Lily revint sur le banc et s'y assit, les mains croisées sur ses genoux. De toutes les parties du Jardins des Plantes, les curieux affluaient maintenant. La perte d'un enfant est malheureusement chose peu rare dans les promenades parisiennes; il n'y a pas toujours vol: l'incurie proverbiale des bonnes et les distractions que leur apportent leurs galants civils et militaires causent des alertes fréquentes.

Il n'est guère de semaines sans qu'on rencontre aux Tuileries quelque rougeaude, essoufflée à force de courir et qui demande aux gens si l'on n'a pas vu Alfred ou Emma, qui s'est perdu.
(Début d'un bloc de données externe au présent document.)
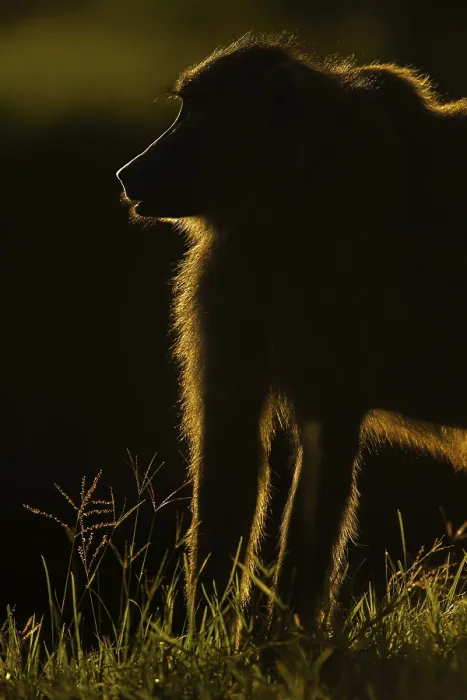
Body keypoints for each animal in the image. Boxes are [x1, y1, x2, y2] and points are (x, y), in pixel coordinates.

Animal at [116, 32, 467, 630]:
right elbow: (232, 448)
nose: (129, 172)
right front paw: (206, 638)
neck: (297, 182)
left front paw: (281, 642)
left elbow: (316, 454)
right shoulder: (232, 274)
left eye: (194, 113)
Le public est très sévère en ces circonstances, et il a raison. La faute de la bonne est invariablement mise sur le compte de «son soldat». Ce n'est pas toujours juste, mais c'est juste beaucoup trop souvent.
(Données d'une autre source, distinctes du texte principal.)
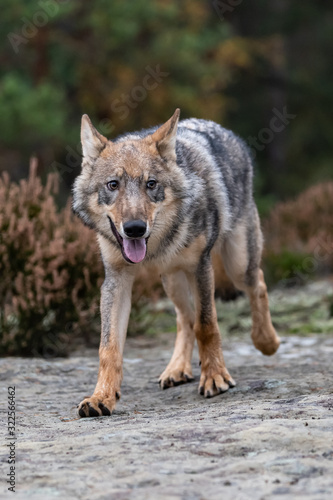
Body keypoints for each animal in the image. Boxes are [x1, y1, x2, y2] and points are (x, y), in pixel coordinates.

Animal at [73, 109, 280, 418]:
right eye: (113, 185)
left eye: (151, 184)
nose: (135, 229)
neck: (155, 247)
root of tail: (220, 128)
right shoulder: (116, 280)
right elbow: (108, 348)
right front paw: (102, 397)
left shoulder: (200, 267)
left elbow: (207, 326)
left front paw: (215, 378)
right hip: (171, 279)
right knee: (184, 318)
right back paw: (177, 369)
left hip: (237, 264)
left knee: (259, 284)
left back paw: (266, 341)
On nous a dit que des mesures disciplinaires avaient été prises pour modérer la fougue de ces vaillants cœurs à qui la paix laisse trop de loisirs. Si les mesures n'ont pas été prises, il faudrait les prendre.
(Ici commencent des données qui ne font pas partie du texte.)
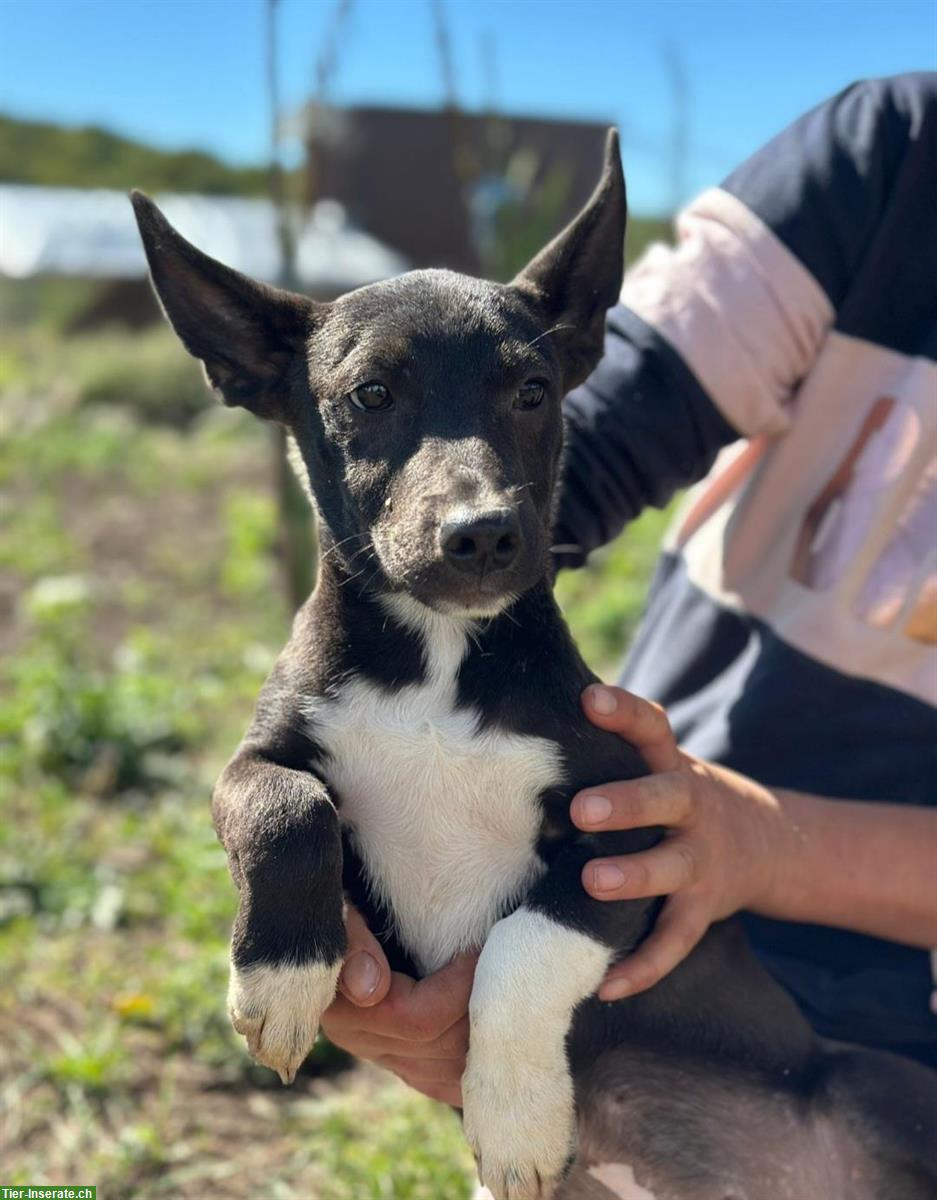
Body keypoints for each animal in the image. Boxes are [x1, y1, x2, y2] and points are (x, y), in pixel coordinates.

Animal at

La liberté d'action de chacun est chose sacrée; mais d'autre part, certains jeux sont défendus au nom de la morale ou dans l'intérêt de la sécurité générale. Au nom de la sécurité et de la morale, il faut dénoncer ce jeu qui met de si vilains tableaux sous nos marronniers et qui constitue un danger permanent pour les familles.

Ici, rien de semblable ne s'était produit; madame Noblet, par son âge, était au-dessus des séductions, et pourtant, d'un bout à l'autre du bosquet, les groupes répétaient la légende de la Picarde, amusée par son voltigeur, pendant que l'enfant confié à ses soins est entraîné Dieu sait où. La caricature a essayé de provoquer le rire à l'aide de cette terrible histoire de Mars, changé en chenille et infestant nos jardins.

Paris ne demande jamais mieux que de rire, mais il n'est pas désarmé pour cela.

Soyez sûrs que la rancune inexplicable contre l'armée qui apparaît chez nous à de certains moments n'est pas sans connexion avec ces misères. Le bouillon du sapeur, grenadier déclarant sa flamme pendant que le marmot crie et pleure à plat ventre sur le sable, ce ne sont pas là des plaies bien profondes, n'est-ce pas? c'est du moins une irritante démangeaison qui s'attaque justement à des épidermes très susceptibles. Les mères de famille et les maîtresses de maison n'aiment pas jouer des rôles de Prussiennes dans cette parodie de la comédie du pays conquis.